先輩の抹茶碗は、そう見えなくないけど、ご飯茶碗のようでもあり・・・。

後輩の丼は、持ち手を付けて、いつの間にかコーヒーのマグカップに変化していました(笑)。

ちなみに、神の手が入って、ここまでの仕上がりになったということは正直に申告しておきます。

陶芸の世界はそんなに簡単なものでは無かったわけですが、それぞれに皆、楽しんでいました。 この後は、神にお任せで仕上げをお願いするかと思いきや、「この際、絵付けもやりたい!」という意見多数のため、また次回お邪魔することになりました。
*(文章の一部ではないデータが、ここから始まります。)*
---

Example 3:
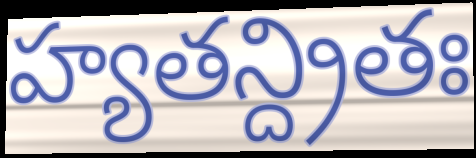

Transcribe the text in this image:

హ్యతన్ద్రితః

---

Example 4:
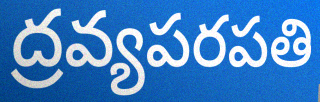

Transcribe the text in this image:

ద్రవ్యపరపతి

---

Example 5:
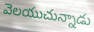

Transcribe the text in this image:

వెలయుచున్నాడుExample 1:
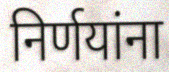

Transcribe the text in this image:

ご一緒した、Wさんの本物の生徒さんから「Wさんは、こんなに楽しくて可愛い(と、おっしゃっていたようなw)女性たちに囲まれて、お仕事なさっていたのですね。羨ましい・・・」などとお声がけいただき、Wさんもちょっと嬉しそうに見えました。

以前、一緒に仕事をしていた頃・・・。

私は、(自分で言うのも何ですが)決して、いつも従順な部下だったという訳ではなく、志があればこそ、時に反抗した事もありました。

人事部長という立場上、Wさんは、たくさんの人と関わって、時に自分の本心とは違う厳しいことを社員に言わなくてはならない場面もあったと思います。 どちらかと言うと、ぶっきら棒な上司。でも、ご本人は表立っては言わなかったけれど、体調を壊したり、壁にぶつかっている社員を影で支えていた事を、知っている人は知っていました。
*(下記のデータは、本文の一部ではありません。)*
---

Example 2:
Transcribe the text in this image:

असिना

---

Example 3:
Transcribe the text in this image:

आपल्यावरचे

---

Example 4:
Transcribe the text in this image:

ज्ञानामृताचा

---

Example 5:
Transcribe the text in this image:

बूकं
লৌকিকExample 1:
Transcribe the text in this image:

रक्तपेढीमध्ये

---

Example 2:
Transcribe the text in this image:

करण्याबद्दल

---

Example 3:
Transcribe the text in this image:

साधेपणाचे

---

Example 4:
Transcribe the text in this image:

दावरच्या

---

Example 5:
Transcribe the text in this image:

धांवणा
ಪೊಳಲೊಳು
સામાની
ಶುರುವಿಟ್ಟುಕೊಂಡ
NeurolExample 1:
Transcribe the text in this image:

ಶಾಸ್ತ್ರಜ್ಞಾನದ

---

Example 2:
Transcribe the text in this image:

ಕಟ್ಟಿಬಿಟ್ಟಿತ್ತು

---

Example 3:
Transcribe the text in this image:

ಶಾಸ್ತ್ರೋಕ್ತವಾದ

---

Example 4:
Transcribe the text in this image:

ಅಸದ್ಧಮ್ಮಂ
採用のための適性検査を、当時の人事全員で受けたところ。Wさんの結果が、

「人と接する仕事よりも、技術者のように自分の世界に入って、専門性を極めるような仕事に適性有り」

という内容だったので、ご本人を含めた一同「当たってる」と思わず頷いた・・・というエピソードもありました。

その後、直属の上司でなくなってから・・・。

不思議なことに、心を許して、弱音や愚痴を言える相手でもありました。

私自身が少し大人になって、あの頃のWさんの葛藤や立場をやっと想像できるようになったからか・・・。 「部下が、本音で仕事できる環境」というのが、実は得難く、恵まれていたことが、後になってわかりました。
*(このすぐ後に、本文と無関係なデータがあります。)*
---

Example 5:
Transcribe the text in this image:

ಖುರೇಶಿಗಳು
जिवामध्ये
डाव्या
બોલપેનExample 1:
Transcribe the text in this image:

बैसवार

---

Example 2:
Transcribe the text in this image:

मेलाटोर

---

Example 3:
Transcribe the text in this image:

今思えば、それぞれの立場で、本気で「会社をもっとよくしたい」という気持ちを持つ同志だったのかもしれません。

今日、久しぶりにお会いしたWさんは、とても自然体で、魂が自由でした。

ちょっとぶっきら棒なのは、相変わらずですが、それでいいのです。

だって、陶芸家だし。

(あの時の適性検査は、やっぱり当たっていたのかもしれません。)

そもそも、メディア業界の経験が全くない未知数の私を、採用してくださったのがWさんでした。 「志の高さと情熱に賭けてみたよ」と、入社して、しばらくしてから、ボソっと教えてもらった気がします。

そうか・・・今、こうして私があるのはWさんのおかげ・・・。その節は、生意気言って、本当に申し訳ありませんでした。

こんな立派な器を頂いたのですから、これからの人生、頑張ろうと思いました。